I was a bit confused by the docs:
In a multi-threaded program, you should generally use different RNG objects from different threads or tasks in order to be thread-safe. However, the default RNG is thread-safe as of Julia 1.3 (using a per-thread RNG up to version 1.6, and per-task thereafter).

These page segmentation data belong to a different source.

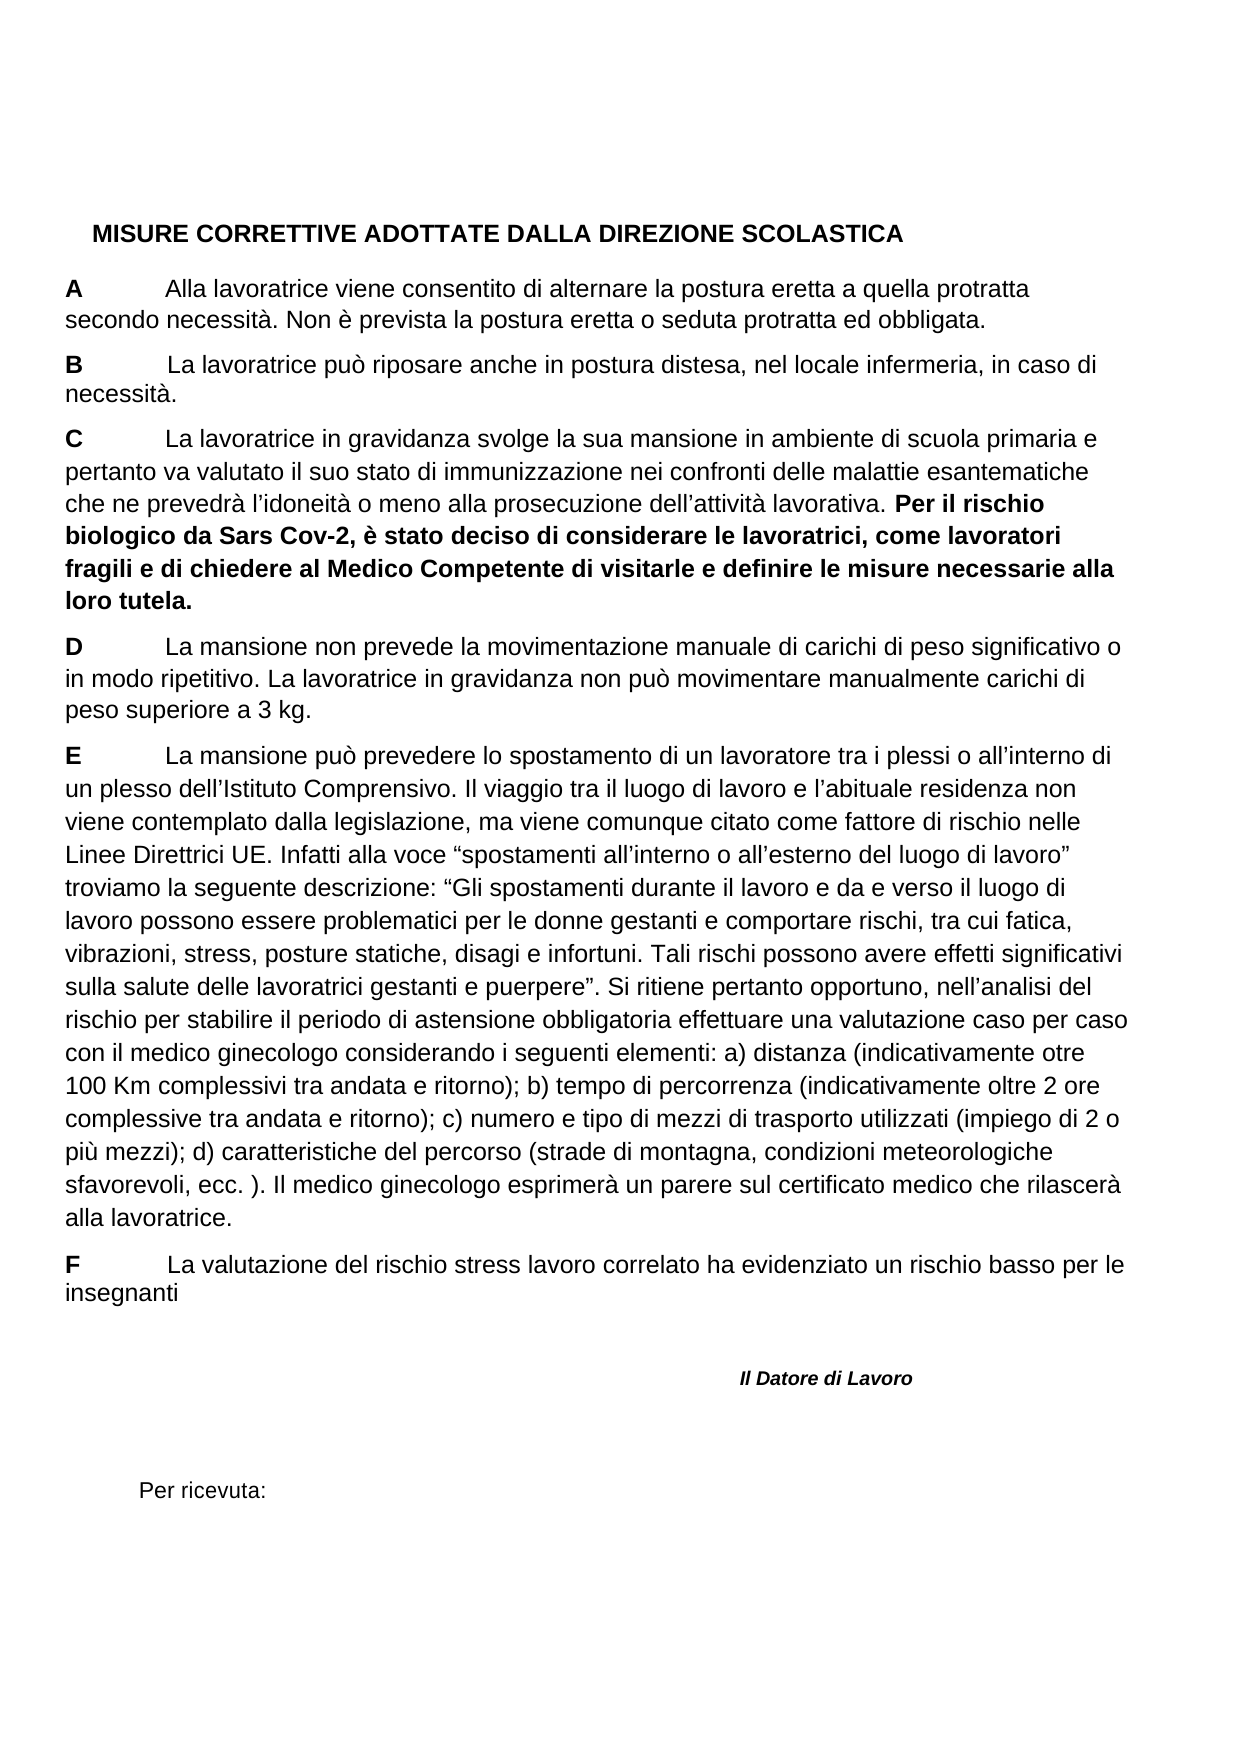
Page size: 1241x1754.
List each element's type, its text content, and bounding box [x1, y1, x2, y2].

list La valutazione del rischio stress lavoro correlato ha evidenziato un rischio basso per le insegnanti [65, 1250, 1143, 1307]
text MISURE CORRETTIVE ADOTTATE DALLA DIREZIONE SCOLASTICA [92, 219, 1143, 248]
list La lavoratrice può riposare anche in postura distesa, nel locale infermeria, in caso di necessità. [65, 350, 1143, 408]
list La lavoratrice in gravidanza svolge la sua mansione in ambiente di scuola primaria e pertanto va valutato il suo stato di immunizzazione nei confronti delle malattie esantematiche che ne prevedrà l’idoneità o meno alla prosecuzione dell’attività lavorativa. Per il rischio biologico da Sars Cov-2, è stato deciso di considerare le lavoratrici, come lavoratori fragili e di chiedere al Medico Competente di visitarle e definire le misure necessarie alla loro tutela. [65, 424, 1130, 615]
list La mansione non prevede la movimentazione manuale di carichi di peso significativo o in modo ripetitivo. La lavoratrice in gravidanza non può movimentare manualmente carichi di peso superiore a 3 kg. [65, 632, 1130, 724]
text Il Datore di Lavoro [739, 1369, 1143, 1390]
list Alla lavoratrice viene consentito di alternare la postura eretta a quella protratta secondo necessità. Non è prevista la postura eretta o seduta protratta ed obbligata. [65, 274, 1130, 334]
text Per ricevuta: [138, 1481, 1143, 1502]
list La mansione può prevedere lo spostamento di un lavoratore tra i plessi o all’interno di un plesso dell’Istituto Comprensivo. Il viaggio tra il luogo di lavoro e l’abituale residenza non viene contemplato dalla legislazione, ma viene comunque citato come fattore di rischio nelle Linee Direttrici UE. Infatti alla voce “spostamenti all’interno o all’esterno del luogo di lavoro” troviamo la seguente descrizione: “Gli spostamenti durante il lavoro e da e verso il luogo di lavoro possono essere problematici per le donne gestanti e comportare rischi, tra cui fatica, vibrazioni, stress, posture statiche, disagi e infortuni. Tali rischi possono avere effetti significativi sulla salute delle lavoratrici gestanti e puerpere”. Si ritiene pertanto opportuno, nell’analisi del rischio per stabilire il periodo di astensione obbligatoria effettuare una valutazione caso per caso con il medico ginecologo considerando i seguenti elementi: a) distanza (indicativamente otre 100 Km complessivi tra andata e ritorno); b) tempo di percorrenza (indicativamente oltre 2 ore complessive tra andata e ritorno); c) numero e tipo di mezzi di trasporto utilizzati (impiego di 2 o più mezzi); d) caratteristiche del percorso (strade di montagna, condizioni meteorologiche sfavorevoli, ecc. ). Il medico ginecologo esprimerà un parere sul certificato medico che rilascerà alla lavoratrice. [65, 741, 1130, 1232]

They recommend generally using explicit RNGs for each task, but don’t give a reason why. Since the default RNG is now thread-safe, what is the reason? Performance?
I ran a simple test on a 1.8 nightly of Julia and was also confused by the results. Using an explicit Xoshiro
RNG is slower on average than an explicit TaskLocalRNG
. (The explicit TaskLocalRNG
performs the same as not passing any RNG and using the default.)

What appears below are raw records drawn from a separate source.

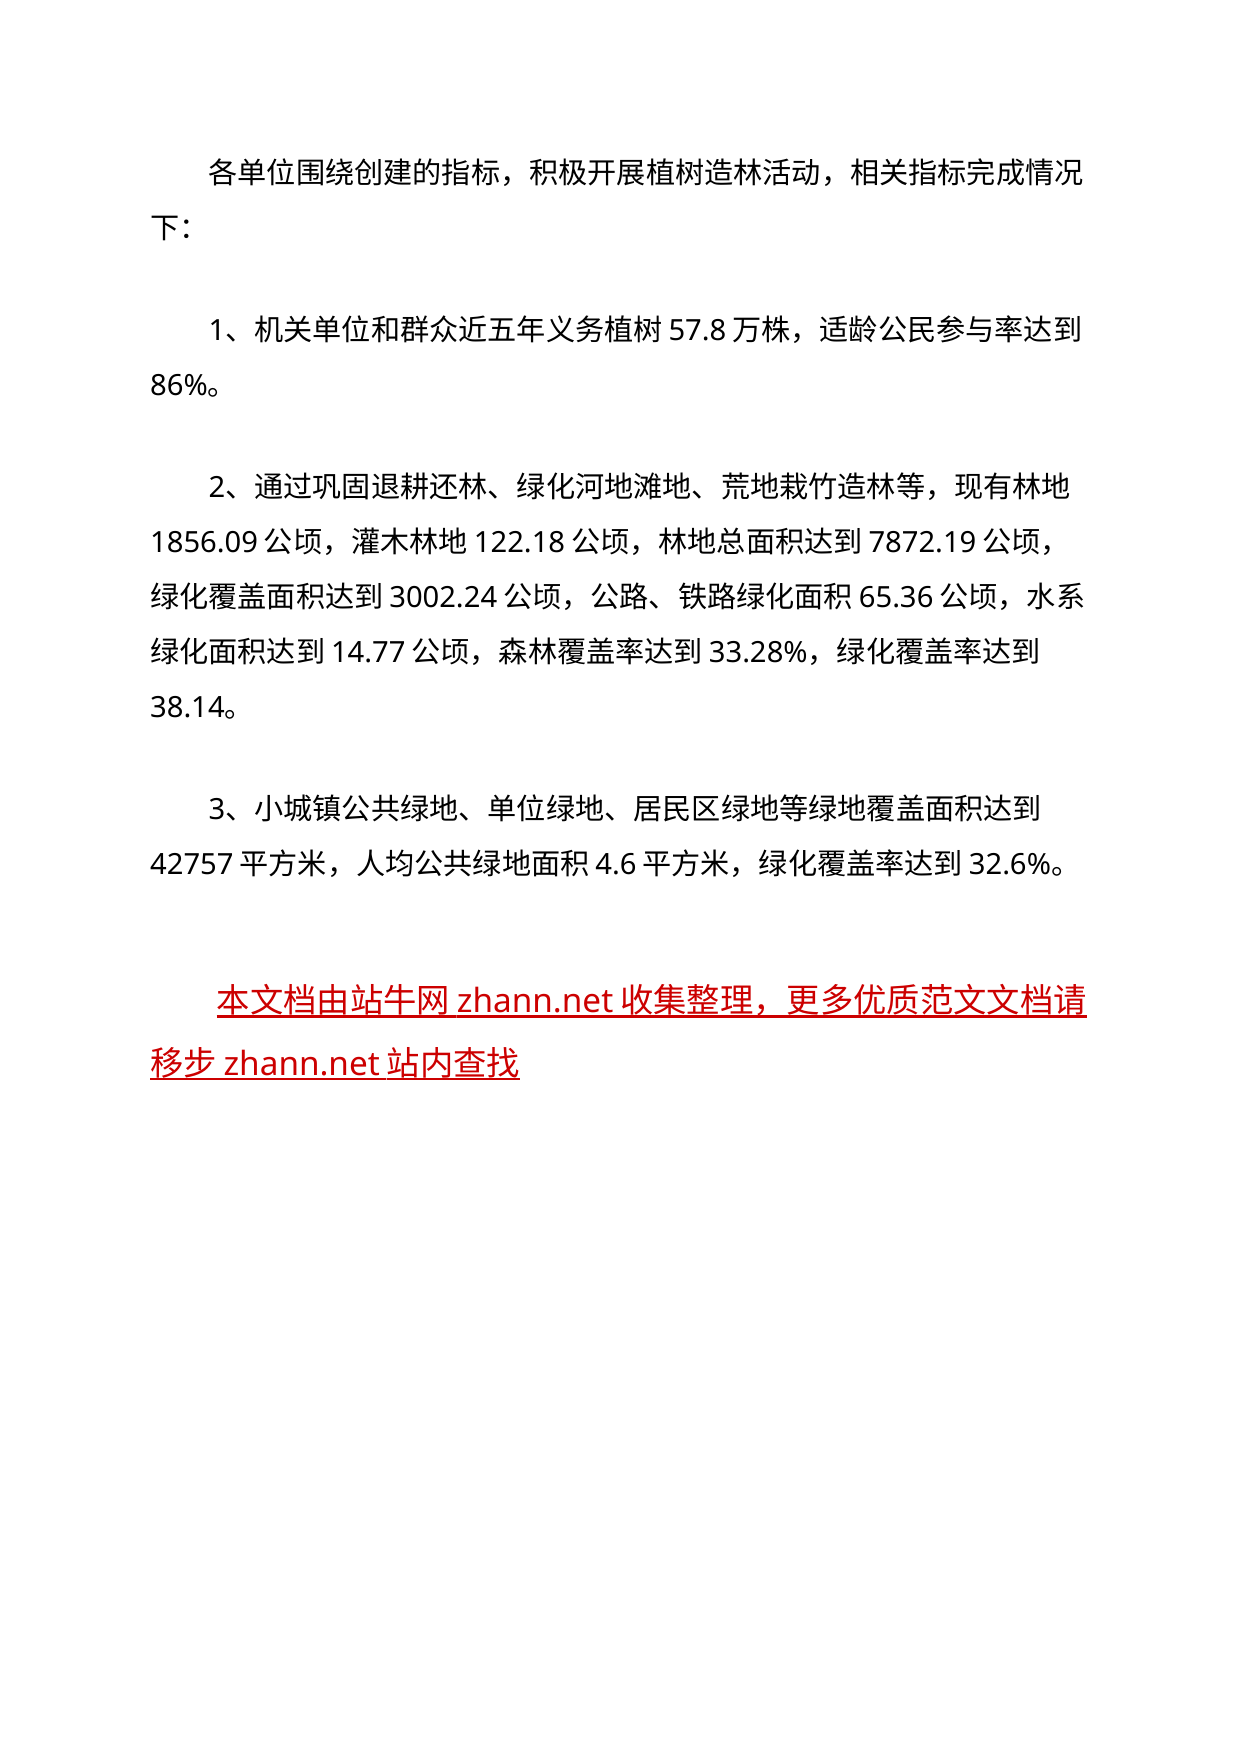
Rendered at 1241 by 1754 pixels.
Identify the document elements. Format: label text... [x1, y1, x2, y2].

text 1、机关单位和群众近五年义务植树57.8万株，适龄公民参与率达到86%。 [150, 307, 1090, 404]
text 本文档由站牛网zhann.net收集整理，更多优质范文文档请移步zhann.net站内查找 [150, 974, 1090, 1085]
text 3、小城镇公共绿地、单位绿地、居民区绿地等绿地覆盖面积达到42757平方米，人均公共绿地面积4.6平方米，绿化覆盖率达到32.6%。 [150, 786, 1090, 883]
text 各单位围绕创建的指标，积极开展植树造林活动，相关指标完成情况下： [150, 150, 1090, 247]
text 2、通过巩固退耕还林、绿化河地滩地、荒地栽竹造林等，现有林地1856.09公顷，灌木林地122.18公顷，林地总面积达到7872.19公顷，绿化覆盖面积达到3002.24公顷，公路、铁路绿化面积65.36公顷，水系绿化面积达到14.77公顷，森林覆盖率达到33.28%，绿化覆盖率达到38.14。 [150, 464, 1090, 726]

julia> function f(rng_call, n)
Threads.@threads for _ in 1:Threads.nthreads()
rng = rng_call()
sum(rand(rng) for _ in 1:n)
end
end
f (generic function with 1 method)
julia> Threads.nthreads()
8
julia> @benchmark f(Random.Xoshiro, 10^6)
BenchmarkTools.Trial: 2151 samples with 1 evaluation.
Range (min … max): 981.468 μs … 15.590 ms ┊ GC (min … max): 0.00% … 0.00%
Time (median): 2.306 ms ┊ GC (median): 0.00%
Time (mean ± σ): 2.313 ms ± 1.369 ms ┊ GC (mean ± σ): 0.00% ± 0.00%
▇▃▂▁▁ ▁█▆▃▅▁▁▂ ▁▄▃ ▁
████████████████████▆▄▅▄▆▃▄▃▁▃▃▃▁▃▃▁▃▁▄▁▁▄▄▄▁▃▃▃▁▄▄▃▃▄▄▃▄▃▁▄ █
981 μs Histogram: log(frequency) by time 9.15 ms <
Memory estimate: 5.00 KiB, allocs estimate: 81.
julia> @benchmark f(Random.TaskLocalRNG, 10^6)
BenchmarkTools.Trial: 2902 samples with 1 evaluation.
Range (min … max): 1.026 ms … 16.076 ms ┊ GC (min … max): 0.00% … 0.00%
Time (median): 1.088 ms ┊ GC (median): 0.00%
Time (mean ± σ): 1.716 ms ± 998.001 μs ┊ GC (mean ± σ): 0.00% ± 0.00%
██▁ ▂▅▅▃▃ ▁▃▂▁ ▁ ▁
███▆▅▃▃▄▄▄▄▁▃▄▅▃▃▃▄▁▁▁▁█▇▇▄▆████████████▅▆▆▃▄▅▆▆▇▄▁▃▆▅▆▆▇██ █
1.03 ms Histogram: log(frequency) by time 3.76 ms <
Memory estimate: 4.50 KiB, allocs estimate: 65.